02-05-2020 12:35 PM
That depends on the application and what kind of lock they put on the file.
02-05-2020 04:16 PM - edited 02-05-2020 04:21 PM
@MariusS wrote:
Thank you for all responses. This little app I created is monitoring and recording data 24/7. Every 3 days I stop the app for couple seconds to create and load a new .txt file because is getting too big. Now isn't the case with open files that you cannot copy or move them?
You probably don't want to move it whilst you have an open reference to it in LabVIEW, but there's nothing to stop you closing the reference, generating a new file name (or moving the file) and then starting a new file and passing the (new) reference back to whatever uses it in LabVIEW.
You can periodically do this (every day, every 3 days, when the file becomes more than x MB, etc) and that will allow the app to run continuously rather than nearly continuously (assuming this is the only reason you need to stop it).

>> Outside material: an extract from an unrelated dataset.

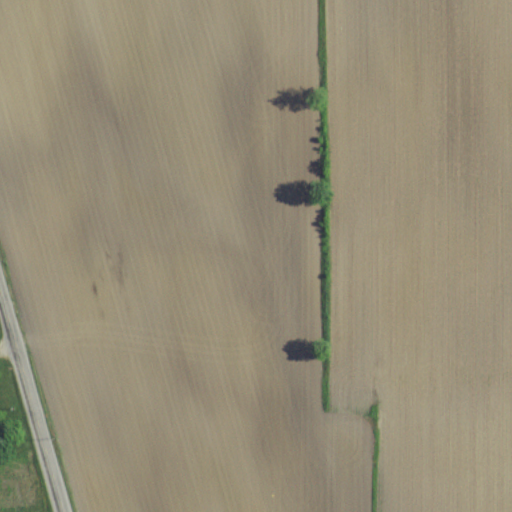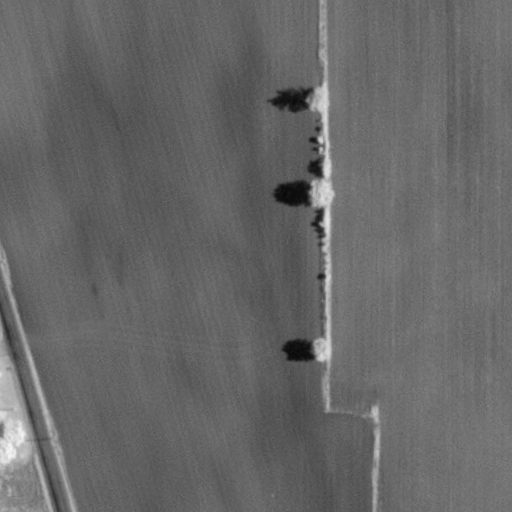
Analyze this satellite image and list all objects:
road: (8, 341)
road: (32, 397)
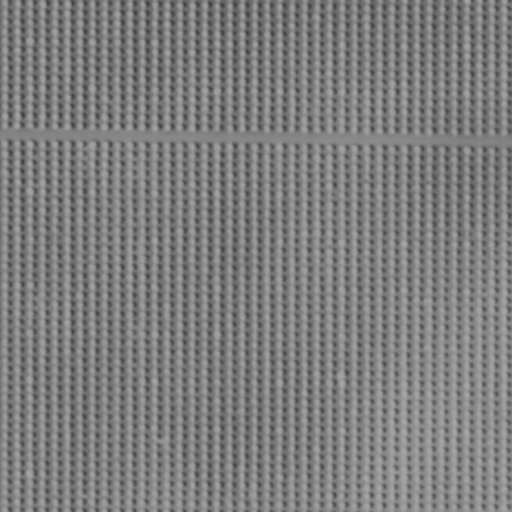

Close file and open a new file
(note of course that in the example above, I don't actually do any work, the path is not set for the new file, and I don't handle any possible errors etc)
02-06-2020 02:47 AM
@MariusS wrote:
This little app I created is monitoring and recording data 24/7. Every 3 days I stop the app for couple seconds to create and load a new .txt file because is getting too big. Now isn't the case with open files that you cannot copy or move them?
It's your application. You can (learn to) do whatever you want.
If you need to close the file to copy\move it to the network, close the file!